Tras despedirnos de Claire, Roy y yo continuamos con el recorrido por Raccoon City.

Actualidad.

Calles de Raccoon.

—¿Has venido a alguno de estos clubes? —consulte.

—No, la verdad es que no creo sean mi tipo. —aclara Roy.

—Jajaja un día iremos, compañero.

Aun seguíamos con el recorrido, a penas pasaban de las once de la noche, esto de patrullar se estaba haciendo algo muy aburrido.

En instantes, cercas de nosotros logramos escuchar lo que seria una alarma.

—Tenemos informes de robo en el edificio de la compañía Umbralla, ¿alguna unidad cercas de Mision y Raccoon?. —informan desde central.

Roy y yo nos encontrábamos a unas calles del edificio mencionado.

—Aquí unidad 7,nos encontramos cercas de la posición, ya estamos en camino. —respondi.

Encendidos las sirenas y en segundos llegamos frente al edificio. Mcfly y yo decendimos del vehículo, cada uno llevaba consigo un arma y con precaución entramos a dicho lugar.

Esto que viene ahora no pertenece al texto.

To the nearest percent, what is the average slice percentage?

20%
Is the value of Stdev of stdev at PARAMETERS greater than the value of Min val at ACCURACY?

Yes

—¡¿Hola?! ¡¿Hay alguien?! —pregunte.

Nadie respondió. El lugar a penas era visible, las pequeñas luces activadas por el robo iluminaban el lugar y cesante ruido de la alarma comenzaba a ser algo molesto. Mi compañero y yo seguimos avanzando, pero aun seguíamos sin encontrar alguna persona. El edificio constaba de 6 niveles, ya estábamos en el segundo, pero era mas un pueblo fantasma.

—Roy, no creo que haya nadie, mejor ve al auto y avisa a central que fue falsa alarma — demande—. Yo continuaré revisando.

Mcfly asintió y dio media vuelta para marcharse.

Continúe con el recorrido hasta el 6to piso; ya en el nivel, un ruido captó mi atención, pareció ser algún metal golpeado. Seguí aquel sonido hasta que me guió a una gran puerta; procedí a abrirla lentamente, mientras estaba apuntando con el arma.

—¿Hay alguien? soy del departamento de policía. —hable.

La escasa luz de la linterna que portaba me dejo observar que me encontraba en una gran oficina, quizá del dueño de la compañia; pero esta estaba hecha un desastre, habían papeles y libros por doquier, algunos muebles fuera de lugar y... lo que parecía ser, pequeñas marcas de sangre.

Avance un poco mas, hasta que escuche unas pisadas detrás del escritorio.

—¡Salga de inmediato! ¡con las manos en alto! —exigi.

—¡Corre! —grito una joven que salio del escritorio.

Esta tenía el cabello corto y oscuro, algo desaliñado; pude notar pequeñas marcas de sangre en sus labios y llevaba sus brazos detrás de ella, como si los tuviera sujetados.

Detrás de la mujer salió una silueta oscura, quien la sujetó con fuerza de los brazos y le apuntaba con un arma.

—Suelta el arma, niño bonito. —hablo una persona detrás mío.